Auch die erste Hoffenheimer Aufregung um das Schalker 1:0 durch Raúl in der 28. Minute hatte sich schnell gelegt. Raúl hatte sich den Ball nach einer Flanke des starken Julian Draxler selbst gegen die Hand geschossen – von da prallte die Kugel ins Tor. Weil Schiedsrichter Tobias Welz das Tor gab, obwohl er den Spanier sofort dazu befragte, schimpfte TSG-Torwart Tom Starke zunächst: „Selbst so ein Sportsmann hat es nötig zu lügen.“ Dabei machte Raúl gar keinen Hehl daraus, dass er den Ball mit der Hand berührt hatte: „Aber es war keine Absicht. Da ist es egal, ob der Ball ans Knie, an die Brust oder an die Hand springt.“ Auch Schiedsrichter-Lehrwart Lutz Wagner betonte, alles sei korrekt gewesen: „Die Hand ging nicht aktiv zum Ball. Das war keine Absicht.“ Schalkes Sieg hatte also Hand und Fuß – nachdem Klaas-Jan Huntelaar mit einem Doppelschlag (73., Elfmeter und 76.) seine Liga-Tore Nummer neun und zehn dieser Saison erzielt hatte.

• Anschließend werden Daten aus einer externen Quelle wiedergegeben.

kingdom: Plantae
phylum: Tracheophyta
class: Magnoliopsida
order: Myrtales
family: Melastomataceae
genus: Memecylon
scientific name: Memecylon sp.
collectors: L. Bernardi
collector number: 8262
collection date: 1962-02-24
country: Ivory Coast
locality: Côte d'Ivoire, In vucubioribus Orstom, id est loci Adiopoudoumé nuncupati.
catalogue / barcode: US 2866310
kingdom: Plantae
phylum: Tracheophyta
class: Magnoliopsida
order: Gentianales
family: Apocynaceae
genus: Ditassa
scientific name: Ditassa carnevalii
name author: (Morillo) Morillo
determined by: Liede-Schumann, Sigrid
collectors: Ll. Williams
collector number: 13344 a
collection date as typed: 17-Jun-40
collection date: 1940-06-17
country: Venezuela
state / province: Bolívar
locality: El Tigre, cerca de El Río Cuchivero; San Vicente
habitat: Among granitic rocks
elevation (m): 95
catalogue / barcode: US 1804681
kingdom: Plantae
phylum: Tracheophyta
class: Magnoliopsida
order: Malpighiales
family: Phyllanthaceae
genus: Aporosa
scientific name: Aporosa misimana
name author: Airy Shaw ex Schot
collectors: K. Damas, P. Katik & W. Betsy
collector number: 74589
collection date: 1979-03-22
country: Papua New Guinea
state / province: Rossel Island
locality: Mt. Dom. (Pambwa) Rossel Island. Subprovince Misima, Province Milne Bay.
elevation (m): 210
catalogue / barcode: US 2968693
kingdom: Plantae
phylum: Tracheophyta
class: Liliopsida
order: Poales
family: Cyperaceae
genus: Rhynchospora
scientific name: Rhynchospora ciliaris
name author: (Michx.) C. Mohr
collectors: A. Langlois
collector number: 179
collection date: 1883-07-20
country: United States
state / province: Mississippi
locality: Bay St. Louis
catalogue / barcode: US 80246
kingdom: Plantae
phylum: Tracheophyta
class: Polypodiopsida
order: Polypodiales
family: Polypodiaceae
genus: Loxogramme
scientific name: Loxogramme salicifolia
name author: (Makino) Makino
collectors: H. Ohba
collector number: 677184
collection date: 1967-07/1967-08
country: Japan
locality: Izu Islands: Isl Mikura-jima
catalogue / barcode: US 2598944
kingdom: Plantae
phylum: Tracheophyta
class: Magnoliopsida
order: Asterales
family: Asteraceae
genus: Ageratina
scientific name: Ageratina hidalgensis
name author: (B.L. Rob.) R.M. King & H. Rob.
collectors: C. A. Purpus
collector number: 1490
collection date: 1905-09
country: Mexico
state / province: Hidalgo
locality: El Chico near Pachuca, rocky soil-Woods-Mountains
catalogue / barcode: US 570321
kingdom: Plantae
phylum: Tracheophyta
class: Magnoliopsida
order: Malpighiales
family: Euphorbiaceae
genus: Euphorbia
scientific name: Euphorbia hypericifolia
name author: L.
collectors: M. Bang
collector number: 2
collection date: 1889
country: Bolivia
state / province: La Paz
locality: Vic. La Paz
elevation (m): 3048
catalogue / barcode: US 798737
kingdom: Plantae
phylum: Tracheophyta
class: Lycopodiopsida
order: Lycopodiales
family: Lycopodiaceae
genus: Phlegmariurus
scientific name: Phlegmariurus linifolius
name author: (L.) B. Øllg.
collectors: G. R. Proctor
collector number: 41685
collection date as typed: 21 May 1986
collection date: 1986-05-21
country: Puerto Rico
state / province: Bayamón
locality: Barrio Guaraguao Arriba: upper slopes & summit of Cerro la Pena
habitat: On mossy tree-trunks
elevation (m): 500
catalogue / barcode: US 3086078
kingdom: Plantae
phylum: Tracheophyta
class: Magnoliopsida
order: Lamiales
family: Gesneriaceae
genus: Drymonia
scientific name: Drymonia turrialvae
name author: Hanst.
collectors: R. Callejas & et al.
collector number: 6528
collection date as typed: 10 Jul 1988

Stevens will Realist bleiben

Selbst nach dem 1:1 durch Vedad Ibisevic (63.) verlor Schalke diesmal nicht die Linie. „Wir haben clever gespielt und Stabilität gezeigt“, lobte Stevens – und befand nach dieser Leistung wieder, dass in dieser Saison für Schalke sehr viel möglich sei. Aber eben hinter Bayern – für den Titel komme nur der Rekordmeister in Frage. Das hatte er schon einige Male betont, weshalb nun Obacht geboten war, als Stevens erneut in die Rolle des Bayern-Jägers gedrängt wurde.

In früheren Zeiten hat der Niederländer bei solchen Gelegenheiten Journalisten auch schon mal gefragt, ob sie Kroketten auf den Ohren hätten, weil sie ihn offenbar nicht verstehen würden. Dagegen war seine Antwort diesmal fast schon tiefenentspannt: „Man muss auch realistisch sein. Bayern ist Schalke meilenweit voraus“, sagte er. Jeder Sieg würde das Selbstvertrauen weiter stärken, „aber bitte keine Überheblichkeit – denn die passt nicht zu Schalke.“

Stevens hatte die Contenance bewahrt. Alles war gut.